Any range or device value given herein may be extended or altered without losing the effect sought, as will be apparent to the skilled person.
It will be understood that the benefits and advantages described above may relate to one embodiment or may relate to several embodiments. The embodiments are not limited to those that solve any or all of the stated problems or those that have any or all of the stated benefits and advantages. It will further be understood that reference to ‘an’ item refers to one or more of those items.
The steps of the methods described herein may be carried out in any suitable order, or simultaneously where appropriate. Additionally, individual blocks may be deleted from any of the methods without departing from the spirit and scope of the subject matter described herein. Aspects of any of the examples described above may be combined with aspects of any of the other examples described to form further examples without losing the effect sought.
The term ‘comprising’ is used herein to mean including the method blocks or elements identified, but that such blocks or elements do not comprise an exclusive list and a method or apparatus may contain additional blocks or elements.
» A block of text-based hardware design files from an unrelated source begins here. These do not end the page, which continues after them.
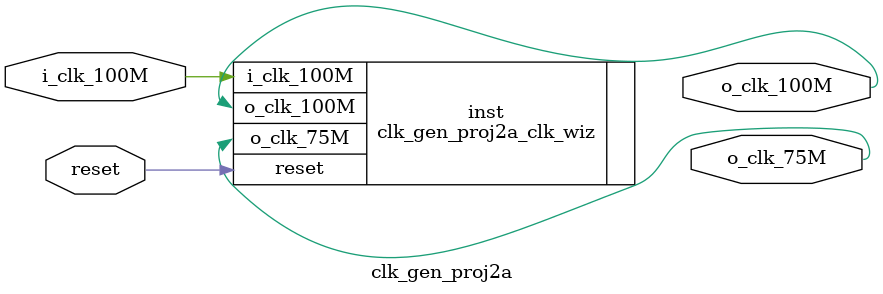
<source format=v>


`timescale 1ps/1ps

(* CORE_GENERATION_INFO = "clk_gen_proj2a,clk_wiz_v6_0_4_0_0,{component_name=clk_gen_proj2a,use_phase_alignment=true,use_min_o_jitter=false,use_max_i_jitter=false,use_dyn_phase_shift=false,use_inclk_switchover=false,use_dyn_reconfig=false,enable_axi=0,feedback_source=FDBK_AUTO,PRIMITIVE=PLL,num_out_clk=2,clkin1_period=10.000,clkin2_period=10.000,use_power_down=false,use_reset=true,use_locked=false,use_inclk_stopped=false,feedback_type=SINGLE,CLOCK_MGR_TYPE=NA,manual_override=false}" *)

module clk_gen_proj2a 
 (
  // Clock out ports
  output        o_clk_100M,
  output        o_clk_75M,
  // Status and control signals
  input         reset,
 // Clock in ports
  input         i_clk_100M
 );

  clk_gen_proj2a_clk_wiz inst
  (
  // Clock out ports  
  .o_clk_100M(o_clk_100M),
  .o_clk_75M(o_clk_75M),
  // Status and control signals               
  .reset(reset), 
 // Clock in ports
  .i_clk_100M(i_clk_100M)
  );

endmodule

</source>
It will be understood that the above description of a preferred embodiment is given by way of example only and that various modifications may be made by those skilled in the art. The above specification, examples and data provide a complete description of the structure and use of exemplary embodiments of the invention. Although various embodiments of the invention have been described above with a certain degree of particularity, or with reference to one or more individual embodiments, those skilled in the art could make numerous alterations to the disclosed embodiments without departing from the spirit or scope of this invention.